サムスンの次期フラッグシップ「Galaxy S26」シリーズが、発売時に価格引き上げとなる可能性が高まっています。ここ数年はコスト上昇を自社で吸収してきた同社ですが、メモリや半導体価格の急騰により、もはや据え置きは難しい状況にあるようです。
AI需要が直撃、メモリ市場が逼迫
背景にあるのは、AI関連需要の爆発的な拡大です。高度な生成AIやデータセンター向けの処理需要が急増し、半導体市場はかつてないほど逼迫しています。
特に影響が大きいのがメモリ分野です。AI向けの高帯域幅メモリHBMの生産が優先される中、従来のスマートフォン向けRAMやストレージ用メモリの供給余力が圧迫されています。メモリ大手でもあるサムスン自身も、生産ラインの再配分を迫られている状況です。
こうした構造的な変化が、最終製品であるスマートフォンの価格に跳ね返るのは避けられません。
Galaxy S25での価格据え置きは異例の判断
実はサムスンはこれまで、段階的な値上げを先送りしてきたと伝えられています。2025年発売の「Galaxy S25」シリーズでは、当初値上げが見込まれていたものの、モバイル部門トップの盧泰文氏の判断で最終的に前モデルと同水準に据え置かれました。
当時も世界的なコスト上昇が指摘されていましたが、現在ほどの深刻さではありませんでした。その結果、S25シリーズは販売面で大きく伸び、価格維持が奏功した形となりました。
しかし、その余力も限界に近づいているとみられます。
自社製Exynosでも安く調達できない現実
興味深いのは、サムスンが自社製プロセッサ「Exynos」を採用しているにもかかわらず、必ずしも有利な価格で調達できていない点です。
報道によれば、サムスンは競合他社よりも大幅に安くExynosを調達できる立場にはないとされています。自社生産であっても、半導体事業全体の収益構造や他顧客との関係を踏まえると、特別価格で回すことは容易ではないという事情があるようです。

提供データ →
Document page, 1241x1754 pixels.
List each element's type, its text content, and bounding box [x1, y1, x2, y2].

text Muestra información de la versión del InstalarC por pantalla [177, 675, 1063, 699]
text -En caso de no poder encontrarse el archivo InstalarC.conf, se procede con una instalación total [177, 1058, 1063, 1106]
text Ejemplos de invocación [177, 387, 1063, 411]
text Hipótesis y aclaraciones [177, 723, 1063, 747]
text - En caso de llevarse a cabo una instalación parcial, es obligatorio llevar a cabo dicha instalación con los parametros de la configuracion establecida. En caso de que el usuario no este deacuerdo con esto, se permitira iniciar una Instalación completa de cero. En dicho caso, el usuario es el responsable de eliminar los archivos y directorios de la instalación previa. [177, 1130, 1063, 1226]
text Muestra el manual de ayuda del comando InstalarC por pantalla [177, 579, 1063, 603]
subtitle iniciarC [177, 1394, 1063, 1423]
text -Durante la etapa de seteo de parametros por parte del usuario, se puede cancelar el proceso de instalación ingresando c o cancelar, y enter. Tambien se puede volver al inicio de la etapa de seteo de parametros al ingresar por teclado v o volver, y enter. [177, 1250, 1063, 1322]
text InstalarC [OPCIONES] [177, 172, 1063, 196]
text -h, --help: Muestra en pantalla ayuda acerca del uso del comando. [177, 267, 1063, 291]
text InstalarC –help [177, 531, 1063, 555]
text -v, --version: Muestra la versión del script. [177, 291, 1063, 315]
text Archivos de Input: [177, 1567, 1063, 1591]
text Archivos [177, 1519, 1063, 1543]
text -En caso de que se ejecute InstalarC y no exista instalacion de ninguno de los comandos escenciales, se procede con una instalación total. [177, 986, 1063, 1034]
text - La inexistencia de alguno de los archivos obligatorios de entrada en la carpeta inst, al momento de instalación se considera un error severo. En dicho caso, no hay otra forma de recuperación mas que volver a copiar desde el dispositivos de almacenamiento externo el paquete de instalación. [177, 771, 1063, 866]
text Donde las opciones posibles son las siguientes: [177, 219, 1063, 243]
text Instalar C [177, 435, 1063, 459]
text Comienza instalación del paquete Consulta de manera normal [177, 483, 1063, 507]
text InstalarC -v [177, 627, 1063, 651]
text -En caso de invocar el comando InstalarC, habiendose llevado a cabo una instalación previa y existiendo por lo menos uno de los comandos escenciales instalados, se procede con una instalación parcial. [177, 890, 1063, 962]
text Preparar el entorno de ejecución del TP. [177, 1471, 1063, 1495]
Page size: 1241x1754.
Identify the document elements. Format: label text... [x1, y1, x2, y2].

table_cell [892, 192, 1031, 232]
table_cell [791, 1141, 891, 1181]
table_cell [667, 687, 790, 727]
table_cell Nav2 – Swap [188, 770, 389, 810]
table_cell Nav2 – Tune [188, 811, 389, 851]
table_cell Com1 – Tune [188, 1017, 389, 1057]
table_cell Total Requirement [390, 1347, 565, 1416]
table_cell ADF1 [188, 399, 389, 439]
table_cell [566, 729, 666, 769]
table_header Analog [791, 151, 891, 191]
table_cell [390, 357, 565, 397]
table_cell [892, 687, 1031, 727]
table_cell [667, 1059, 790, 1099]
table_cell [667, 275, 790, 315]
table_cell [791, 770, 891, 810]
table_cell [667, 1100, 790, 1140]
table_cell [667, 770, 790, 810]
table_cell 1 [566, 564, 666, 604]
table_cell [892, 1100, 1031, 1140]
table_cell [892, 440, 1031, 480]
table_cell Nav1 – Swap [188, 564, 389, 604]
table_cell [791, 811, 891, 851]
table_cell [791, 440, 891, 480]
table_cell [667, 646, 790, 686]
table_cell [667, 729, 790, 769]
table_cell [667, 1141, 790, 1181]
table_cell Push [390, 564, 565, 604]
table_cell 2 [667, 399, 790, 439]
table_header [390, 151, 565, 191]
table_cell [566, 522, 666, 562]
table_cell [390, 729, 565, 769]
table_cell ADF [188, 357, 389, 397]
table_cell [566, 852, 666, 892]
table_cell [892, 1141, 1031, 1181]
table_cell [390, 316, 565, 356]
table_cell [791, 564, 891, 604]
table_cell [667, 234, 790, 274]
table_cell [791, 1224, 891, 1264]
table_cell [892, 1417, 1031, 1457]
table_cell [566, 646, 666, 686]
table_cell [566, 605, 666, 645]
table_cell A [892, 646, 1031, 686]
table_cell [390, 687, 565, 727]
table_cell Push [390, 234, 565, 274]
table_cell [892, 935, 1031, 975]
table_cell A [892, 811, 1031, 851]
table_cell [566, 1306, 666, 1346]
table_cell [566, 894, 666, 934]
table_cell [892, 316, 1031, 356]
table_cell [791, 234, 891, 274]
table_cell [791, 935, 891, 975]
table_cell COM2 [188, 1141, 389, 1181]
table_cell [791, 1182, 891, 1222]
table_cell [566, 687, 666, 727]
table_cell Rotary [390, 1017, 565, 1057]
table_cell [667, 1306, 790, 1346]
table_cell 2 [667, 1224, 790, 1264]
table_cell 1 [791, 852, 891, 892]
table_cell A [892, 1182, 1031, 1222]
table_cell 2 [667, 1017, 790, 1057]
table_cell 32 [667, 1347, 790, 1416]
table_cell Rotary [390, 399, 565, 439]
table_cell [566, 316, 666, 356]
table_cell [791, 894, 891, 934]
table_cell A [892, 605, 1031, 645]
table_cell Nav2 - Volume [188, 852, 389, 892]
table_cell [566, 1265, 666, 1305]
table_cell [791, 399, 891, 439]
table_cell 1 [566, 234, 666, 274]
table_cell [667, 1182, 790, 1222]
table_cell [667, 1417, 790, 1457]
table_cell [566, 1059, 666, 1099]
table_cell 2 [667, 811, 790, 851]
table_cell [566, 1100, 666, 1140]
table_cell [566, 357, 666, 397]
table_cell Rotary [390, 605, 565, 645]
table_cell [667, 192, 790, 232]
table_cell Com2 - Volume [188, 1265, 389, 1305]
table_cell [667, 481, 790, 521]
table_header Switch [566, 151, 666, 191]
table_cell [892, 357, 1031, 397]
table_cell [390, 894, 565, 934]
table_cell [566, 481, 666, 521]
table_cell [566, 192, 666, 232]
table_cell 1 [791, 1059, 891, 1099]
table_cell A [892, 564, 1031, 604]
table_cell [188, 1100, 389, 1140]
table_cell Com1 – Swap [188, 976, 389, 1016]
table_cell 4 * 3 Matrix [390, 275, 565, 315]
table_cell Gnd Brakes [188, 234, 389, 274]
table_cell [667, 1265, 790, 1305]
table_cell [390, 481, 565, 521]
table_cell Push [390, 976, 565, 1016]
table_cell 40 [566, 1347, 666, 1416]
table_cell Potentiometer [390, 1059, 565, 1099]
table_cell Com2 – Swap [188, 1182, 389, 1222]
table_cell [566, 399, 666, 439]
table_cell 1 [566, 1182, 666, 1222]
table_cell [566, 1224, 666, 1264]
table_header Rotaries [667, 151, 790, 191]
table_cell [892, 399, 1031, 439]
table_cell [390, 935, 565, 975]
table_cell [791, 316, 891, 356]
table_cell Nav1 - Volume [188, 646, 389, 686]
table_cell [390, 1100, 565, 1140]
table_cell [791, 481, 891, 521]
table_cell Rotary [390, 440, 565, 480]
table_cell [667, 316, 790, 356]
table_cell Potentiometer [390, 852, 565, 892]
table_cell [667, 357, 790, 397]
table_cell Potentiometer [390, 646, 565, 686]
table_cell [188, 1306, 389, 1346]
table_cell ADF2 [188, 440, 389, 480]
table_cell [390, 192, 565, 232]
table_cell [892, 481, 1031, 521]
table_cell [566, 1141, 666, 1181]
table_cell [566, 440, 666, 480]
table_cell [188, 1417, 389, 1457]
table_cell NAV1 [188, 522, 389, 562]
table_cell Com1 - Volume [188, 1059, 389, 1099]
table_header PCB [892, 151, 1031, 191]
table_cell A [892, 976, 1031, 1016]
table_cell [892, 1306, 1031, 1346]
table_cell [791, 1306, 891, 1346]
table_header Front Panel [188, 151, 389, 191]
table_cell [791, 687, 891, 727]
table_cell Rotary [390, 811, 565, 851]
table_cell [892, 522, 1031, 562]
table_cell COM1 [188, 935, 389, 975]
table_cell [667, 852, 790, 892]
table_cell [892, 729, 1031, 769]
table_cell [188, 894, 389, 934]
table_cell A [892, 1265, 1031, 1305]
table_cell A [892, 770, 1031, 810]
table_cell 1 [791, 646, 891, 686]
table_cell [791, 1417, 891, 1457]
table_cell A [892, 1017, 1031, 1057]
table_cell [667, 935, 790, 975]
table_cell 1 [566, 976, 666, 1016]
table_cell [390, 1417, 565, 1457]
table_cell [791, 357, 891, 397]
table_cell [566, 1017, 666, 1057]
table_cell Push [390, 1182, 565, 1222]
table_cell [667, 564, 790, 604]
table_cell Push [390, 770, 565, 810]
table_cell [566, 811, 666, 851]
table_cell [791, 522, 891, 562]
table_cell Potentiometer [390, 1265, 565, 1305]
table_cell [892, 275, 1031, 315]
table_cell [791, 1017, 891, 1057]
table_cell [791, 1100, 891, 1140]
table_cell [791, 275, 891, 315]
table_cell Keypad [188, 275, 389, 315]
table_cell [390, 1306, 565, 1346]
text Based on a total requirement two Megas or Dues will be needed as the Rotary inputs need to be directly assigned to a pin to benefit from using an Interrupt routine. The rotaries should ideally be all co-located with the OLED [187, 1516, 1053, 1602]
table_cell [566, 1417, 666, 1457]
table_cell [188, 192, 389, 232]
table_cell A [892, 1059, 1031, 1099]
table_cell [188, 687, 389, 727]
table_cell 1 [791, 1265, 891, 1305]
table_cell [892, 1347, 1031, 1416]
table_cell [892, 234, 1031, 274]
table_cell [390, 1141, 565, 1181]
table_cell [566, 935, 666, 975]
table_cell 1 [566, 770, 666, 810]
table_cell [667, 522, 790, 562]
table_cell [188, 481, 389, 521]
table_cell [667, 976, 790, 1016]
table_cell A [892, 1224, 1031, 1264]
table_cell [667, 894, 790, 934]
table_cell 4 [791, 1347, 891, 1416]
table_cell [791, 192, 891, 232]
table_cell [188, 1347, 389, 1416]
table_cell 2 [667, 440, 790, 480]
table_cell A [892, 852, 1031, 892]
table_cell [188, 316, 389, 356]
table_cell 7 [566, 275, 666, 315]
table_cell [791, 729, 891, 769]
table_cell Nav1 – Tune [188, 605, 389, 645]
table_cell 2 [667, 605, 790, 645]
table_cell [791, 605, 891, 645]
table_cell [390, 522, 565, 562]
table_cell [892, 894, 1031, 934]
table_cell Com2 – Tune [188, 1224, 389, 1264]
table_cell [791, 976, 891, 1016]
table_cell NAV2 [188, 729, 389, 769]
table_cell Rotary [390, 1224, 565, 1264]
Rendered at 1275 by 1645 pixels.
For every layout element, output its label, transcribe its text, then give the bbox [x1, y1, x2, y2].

作業指示 →
Galaxy S26の値上げ見通しを扱った記事を、最後の文の次から書き継いでください。

回答欄 →
Galaxy S26では、欧州向けモデルにExynosが搭載され、米国向けはQualcommのSnapdragon 8 Elite Gen 5を採用するとみられています。ただし、価格上昇は特定地域だけに限定される可能性は低く、業界全体のコスト上昇が製品価格を左右する構図です。
ストレージ無料アップグレードは継続か
もう一つ注目されるのが、予約特典として実施されてきたストレージ無料アップグレードの行方です。メモリ価格が上昇する中、この施策は終了するとの見方もありました。
しかし、現時点では継続の可能性も残されています。価格が引き上げられる場合、こうした付加価値施策が顧客維持の鍵になる可能性があります。
モデル別の価格動向は不透明
値上げ幅の具体的な数字はまだ明らかになっていません。標準モデルのGalaxy S26およびS26+が値上げされる一方で、最上位のUltraモデルは価格を据え置くという見方もあります。
いずれにしても、正式な価格は2月25日の発表イベントを待つ必要があります。
AI需要の拡大という大きな潮流の中で、スマートフォン価格も新たな局面を迎えつつあります。これまでコストを吸収してきたサムスンがどのような価格戦略を打ち出すのか、発表の行方に注目が集まります。